Disciplina: os mais advertidos da temporada
No campo disciplinar, Yannick Cahuzac (Bastia) e J. Le Moigne (Gazelec FC Ajaccio) lideraram os cartões amarelos com 14 cada, ambos acumulando também 1 cartão vermelho em 31 partidas. J. Kankava (Reims), A. Biyogo Poko (Bordeaux) e R. Saïss (Angers) somaram 12 amarelos cada, com Biyogo Poko destacando-se negativamente com 2 expulsões em 32 jogos.
Entre os jogadores com mais cartões vermelhos, quatro atletas chegaram a 2 expulsões na temporada: A. Biyogo Poko (Bordeaux), Y. Sankharé (Guingamp), R. Civelli (Lille) e L. Gassama (Lorient).

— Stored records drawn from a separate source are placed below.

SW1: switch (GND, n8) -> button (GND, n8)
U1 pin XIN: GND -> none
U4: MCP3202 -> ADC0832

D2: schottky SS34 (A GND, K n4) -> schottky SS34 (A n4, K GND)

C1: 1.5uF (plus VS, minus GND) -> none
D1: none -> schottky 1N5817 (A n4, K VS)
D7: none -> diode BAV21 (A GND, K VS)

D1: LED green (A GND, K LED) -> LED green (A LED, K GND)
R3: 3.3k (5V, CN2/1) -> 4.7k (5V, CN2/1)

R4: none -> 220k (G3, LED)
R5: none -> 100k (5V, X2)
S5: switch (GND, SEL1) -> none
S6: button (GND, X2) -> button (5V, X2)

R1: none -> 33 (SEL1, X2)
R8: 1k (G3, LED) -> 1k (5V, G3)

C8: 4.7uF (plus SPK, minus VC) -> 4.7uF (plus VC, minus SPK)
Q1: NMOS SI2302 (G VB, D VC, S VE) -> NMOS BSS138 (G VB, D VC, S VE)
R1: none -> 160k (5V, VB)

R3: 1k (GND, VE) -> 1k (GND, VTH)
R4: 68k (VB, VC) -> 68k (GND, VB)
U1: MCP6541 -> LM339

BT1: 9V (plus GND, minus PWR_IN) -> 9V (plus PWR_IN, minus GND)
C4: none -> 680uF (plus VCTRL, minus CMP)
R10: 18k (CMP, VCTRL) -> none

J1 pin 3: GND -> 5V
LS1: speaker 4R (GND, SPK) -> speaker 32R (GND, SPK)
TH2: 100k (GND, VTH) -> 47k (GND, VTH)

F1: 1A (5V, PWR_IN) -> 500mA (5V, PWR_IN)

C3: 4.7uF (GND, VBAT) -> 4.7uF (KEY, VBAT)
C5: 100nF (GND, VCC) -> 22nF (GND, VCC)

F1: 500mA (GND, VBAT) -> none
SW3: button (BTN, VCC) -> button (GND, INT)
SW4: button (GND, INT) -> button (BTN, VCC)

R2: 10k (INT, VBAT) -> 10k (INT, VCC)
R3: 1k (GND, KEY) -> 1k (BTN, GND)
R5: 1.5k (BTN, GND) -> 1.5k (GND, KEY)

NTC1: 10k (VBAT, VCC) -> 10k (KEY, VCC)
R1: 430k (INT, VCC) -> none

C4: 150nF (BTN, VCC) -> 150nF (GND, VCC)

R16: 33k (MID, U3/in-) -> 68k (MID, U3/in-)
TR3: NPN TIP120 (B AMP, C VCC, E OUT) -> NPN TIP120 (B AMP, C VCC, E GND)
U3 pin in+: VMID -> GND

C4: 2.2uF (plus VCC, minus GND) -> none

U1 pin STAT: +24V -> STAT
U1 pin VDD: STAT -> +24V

C. N'Doye, do Angers, completou o grupo dos mais disciplinarmente custosos, com 2 vermelhos e 5 amarelos — mas compensou com 9 gols e 4 assistências em 32 partidas.
Números e curiosidades da temporada
A Ligue 1 2015 produziu estatísticas que merecem registro separado pela magnitude:
- O PSG foi simultaneamente o melhor ataque (102 gols) e a melhor defesa (19 gols sofridos) da competição — combinação que raramente se vê em ligas de alto nível.
- A diferença entre o campeão (96 pontos) e o vice-campeão Lyon (65 pontos) foi de 31 pontos — abismo que evidencia o nível de dominância do clube parisiense.
- Lyon e Monaco terminaram com os mesmos 65 pontos, separados pelo critério de vitórias: 19 a 17.
- O Lille foi o time mais consistente em resultados parciais: exatamente 15 vitórias e 15 empates em 38 jogos.
- O Marseille registrou 18 empates em 38 rodadas — o maior número entre todos os clubes da temporada — e terminou apenas em 13º lugar com 48 pontos.
- Ibrahimović e Di María, juntos, somaram 56 gols e 31 assistências — participação direta em 87 tentos, mais do que qualquer clube do campeonato exceto o próprio PSG (102 gols).
- Foram 960 gols em 380 jogos, média de 2,53 por partida, com público total de 7.920.624 espectadores (Wikipédia).
- O Estac Troyes sofreu 83 gols — exatamente o número do saldo positivo do campeão PSG (+83).